Practical Recommendations (Based on SAS/STAT 9.2 Manual)

        1.     Use the unprotected LSD test if you are interested in several individual comparisons and are not concerned with multiple inferences.

        2.     For all pairwise comparisons, use Tukey's test.

        3.     For comparisons with a control group, use Dunnett's test.

Choosing the Right Test: A Decision Framework

Imagine an experiment with more than two groups analyzed by a one-way ANOVA at a 5% significance level. For unplanned comparisons, the researcher has several options:

         ·        To control the experimentwise error rate at 5%, use Tukey's HSD (for all pairs) or Dunnett's test (vs. a control). The trade-off is a lower comparisonwise error rate.

        ·        For higher power, use Fisher's LSD (unprotected), Duncan's MRT, or SNK. These maintain a ~5% comparisonwise error rate, but the experimentwise error rate will be much higher (depending on the number of treatments).

Context Matters

        ·        Choose a Conservative Test (Tukey, Dunnett, planned LSD) when you need high confidence to reject H₀. This is crucial in fields like pharmacology, where recommending a new drug with unknown side effects requires strong evidence of its superiority over the standard treatment.

      ·        Choose a Liberal Test (unprotected LSD, Duncan) when you need high discriminatory power.
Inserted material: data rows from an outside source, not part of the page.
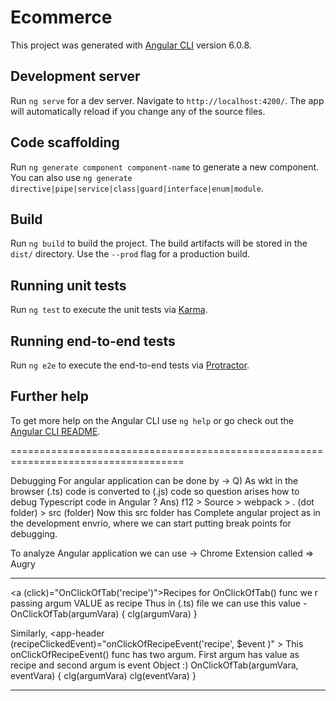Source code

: # Ecommerce

This project was generated with [Angular CLI](https://github.com/angular/angular-cli) version 6.0.8.

## Development server

Run `ng serve` for a dev server. Navigate to `http://localhost:4200/`. The app will automatically reload if you change any of the source files.

## Code scaffolding

Run `ng generate component component-name` to generate a new component. You can also use `ng generate directive|pipe|service|class|guard|interface|enum|module`.

## Build

Run `ng build` to build the project. The build artifacts will be stored in the `dist/` directory. Use the `--prod` flag for a production build.

## Running unit tests

Run `ng test` to execute the unit tests via [Karma](https://karma-runner.github.io).

## Running end-to-end tests

Run `ng e2e` to execute the end-to-end tests via [Protractor](http://www.protractortest.org/).

## Further help

To get more help on the Angular CLI use `ng help` or go check out the [Angular CLI README](https://github.com/angular/angular-cli/blob/master/README.md).

====================================================================================

Debugging For angular application can be done by ->
Q) As wkt in the browser (.ts) code is converted to (.js) code so question arises 
how to debug Typescript code in Angular ?
Ans)
f12 > Source > webpack > . (dot folder) > src (folder)
Now this src folder has Complete angular project as in the development envrio, where 
we can start putting break points for debugging.

To analyze Angular application we can use -> Chrome Extension called => Augry


-----------------------------------------------------------------------------------
 <a (click)="OnClickOfTab('recipe')">Recipes</a> 
for OnClickOfTab() func we r passing argum VALUE as recipe
Thus in (.ts) file we can use this value -
 OnClickOfTab(argumVara) {
    clg(argumVara)
 }

 Similarly, 
 <app-header (recipeClickedEvent)="onClickOfRecipeEvent('recipe', $event )" > </app-header>
This onClickOfRecipeEvent() func has two argum. First argum has value as recipe and second argum is event
Object :)
 OnClickOfTab(argumVara, eventVara) {
    clg(argumVara)
    clg(eventVara)
 }


-----------------------------------------------------------------------------------




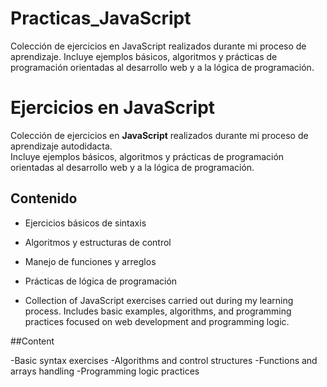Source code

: # Practicas_JavaScript
Colección de ejercicios en JavaScript realizados durante mi proceso de aprendizaje. Incluye ejemplos básicos, algoritmos y prácticas de programación orientadas al desarrollo web y a la lógica de programación.

# Ejercicios en JavaScript

Colección de ejercicios en **JavaScript** realizados durante mi proceso de aprendizaje autodidacta.  
Incluye ejemplos básicos, algoritmos y prácticas de programación orientadas al desarrollo web y a la lógica de programación.

## Contenido
- Ejercicios básicos de sintaxis
- Algoritmos y estructuras de control
- Manejo de funciones y arreglos
- Prácticas de lógica de programación

- Collection of JavaScript exercises carried out during my learning process.
Includes basic examples, algorithms, and programming practices focused on web development and programming logic.

##Content

-Basic syntax exercises
-Algorithms and control structures
-Functions and arrays handling
-Programming logic practices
This is common in product testing or agronomy, where the primary goal is to detect any potential difference, and a false positive is less consequential than missing a real difference. Alternatively, using a conservative test like Tukey at a 10% significance level also increases power.

Final Considerations

       ·        Scheffé's Test has excellent mathematical properties but is often considered excessively conservative for simple pairwise comparisons.
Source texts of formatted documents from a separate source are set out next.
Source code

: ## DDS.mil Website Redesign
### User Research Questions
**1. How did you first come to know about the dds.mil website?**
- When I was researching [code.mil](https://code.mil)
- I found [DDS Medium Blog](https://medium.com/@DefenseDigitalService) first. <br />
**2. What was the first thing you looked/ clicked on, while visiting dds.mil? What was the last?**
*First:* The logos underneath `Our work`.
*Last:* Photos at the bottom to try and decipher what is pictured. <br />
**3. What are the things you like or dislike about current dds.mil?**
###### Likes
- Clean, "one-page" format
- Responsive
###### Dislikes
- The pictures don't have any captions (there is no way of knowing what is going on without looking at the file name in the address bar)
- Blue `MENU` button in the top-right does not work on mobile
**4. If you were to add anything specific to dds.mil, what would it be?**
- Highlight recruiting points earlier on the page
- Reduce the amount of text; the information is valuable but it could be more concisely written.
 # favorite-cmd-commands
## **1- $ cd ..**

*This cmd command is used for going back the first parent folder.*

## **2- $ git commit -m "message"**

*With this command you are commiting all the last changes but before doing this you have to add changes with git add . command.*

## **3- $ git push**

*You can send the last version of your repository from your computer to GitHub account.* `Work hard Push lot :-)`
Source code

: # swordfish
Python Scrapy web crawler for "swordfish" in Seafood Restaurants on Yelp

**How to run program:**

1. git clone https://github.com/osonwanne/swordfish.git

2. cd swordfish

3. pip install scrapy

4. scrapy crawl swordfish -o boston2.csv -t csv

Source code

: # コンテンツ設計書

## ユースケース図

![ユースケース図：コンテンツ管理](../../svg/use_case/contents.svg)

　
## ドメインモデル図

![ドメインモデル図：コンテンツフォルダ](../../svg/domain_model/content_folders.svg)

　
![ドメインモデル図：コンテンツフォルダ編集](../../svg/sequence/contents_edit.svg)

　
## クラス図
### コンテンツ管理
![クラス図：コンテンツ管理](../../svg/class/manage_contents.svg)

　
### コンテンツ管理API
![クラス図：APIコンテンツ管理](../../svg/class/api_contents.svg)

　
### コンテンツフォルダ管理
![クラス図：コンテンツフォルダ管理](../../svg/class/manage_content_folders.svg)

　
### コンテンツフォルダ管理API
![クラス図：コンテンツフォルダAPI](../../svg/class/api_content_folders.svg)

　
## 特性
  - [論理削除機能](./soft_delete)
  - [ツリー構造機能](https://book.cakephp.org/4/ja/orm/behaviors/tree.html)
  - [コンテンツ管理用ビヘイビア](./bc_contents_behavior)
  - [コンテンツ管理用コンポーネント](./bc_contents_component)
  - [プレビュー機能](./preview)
      ·        Bonferroni Correction is best suited for a small, pre-defined number of comparisons, as it becomes overly conservative with a large number of tests.

      ·        No Single Best Test: All procedures have advantages and disadvantages. While not exact, using a formal method for comparing means prevents conclusions from being entirely subjective. The researcher always has a margin of choice in both the selection of the test and the establishment of the significance level.

A Note on Software

The calculations for this guide were performed using SAS software. Results from other software packages or hand calculations may show slight differences due to rounding. Differences are typically more pronounced for the SNK test, as its critical values are less standardized across different sources.